• _INPUT_
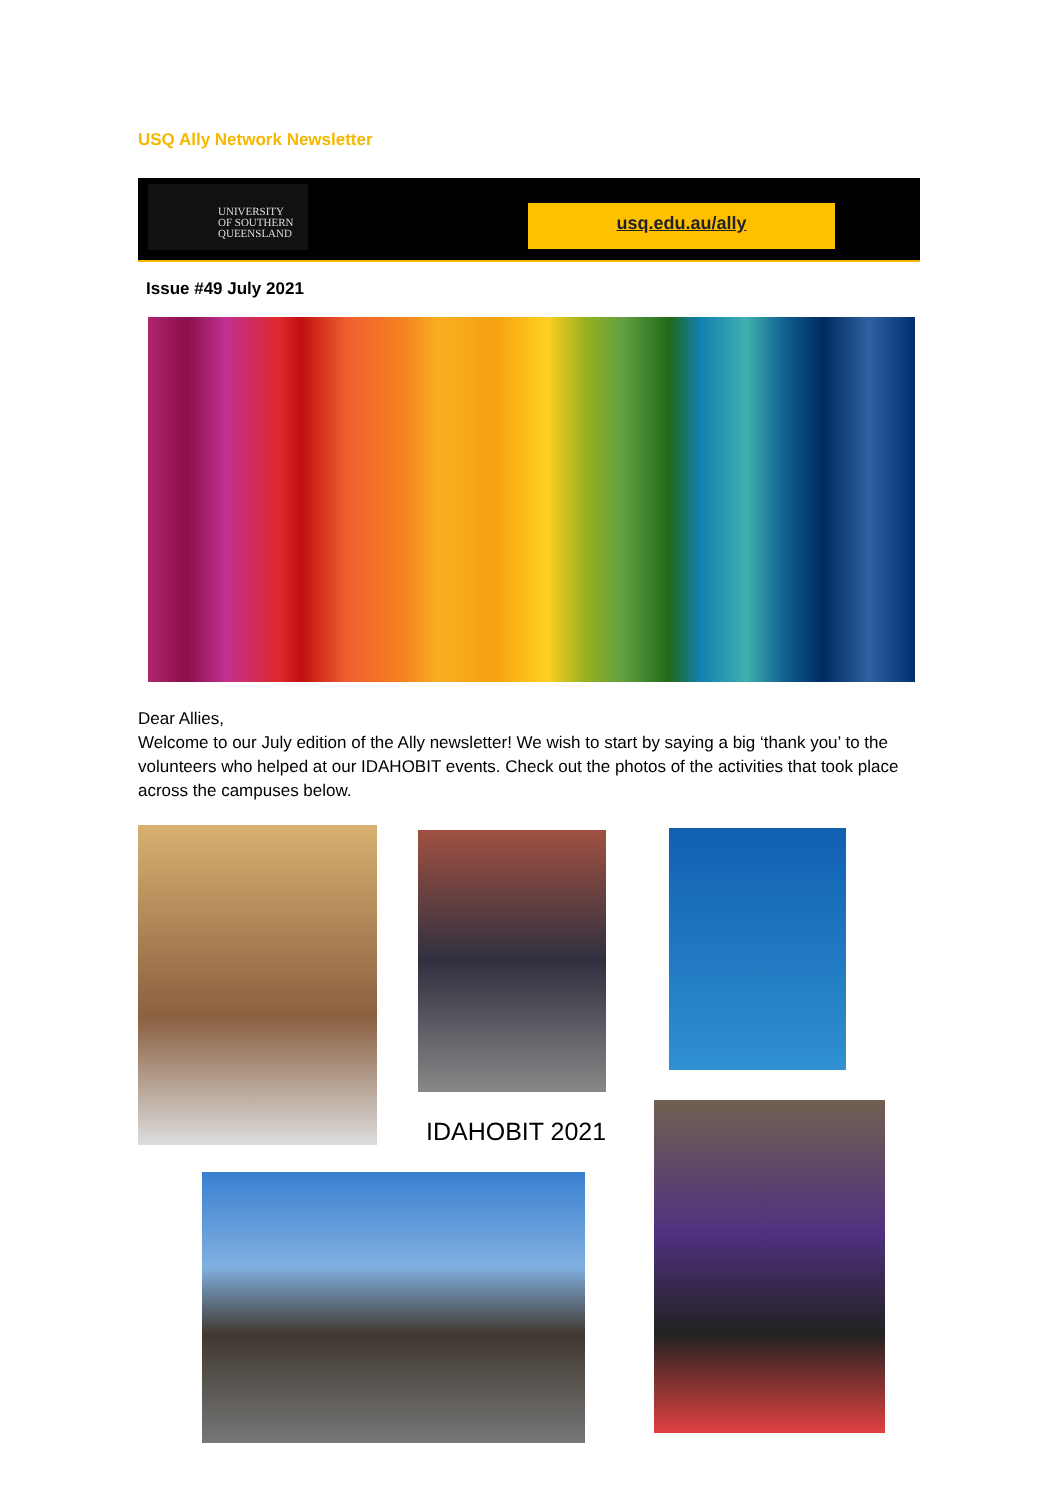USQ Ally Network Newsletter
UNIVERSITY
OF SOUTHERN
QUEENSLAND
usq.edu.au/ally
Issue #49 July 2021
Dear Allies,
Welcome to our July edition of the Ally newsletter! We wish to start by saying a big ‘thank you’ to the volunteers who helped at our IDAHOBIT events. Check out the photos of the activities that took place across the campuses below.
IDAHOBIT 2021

• _ABOUT THIS EXERCISE_
Scan the listing above. Collect all lines with the word "July".

• _THE COMPLETED TASK_
Issue #49 July 2021
Welcome to our July edition of the Ally newsletter! We wish to start by saying a big ‘thank you’ to the volunteers who helped at our IDAHOBIT events. Check out the photos of the activities that took place across the campuses below.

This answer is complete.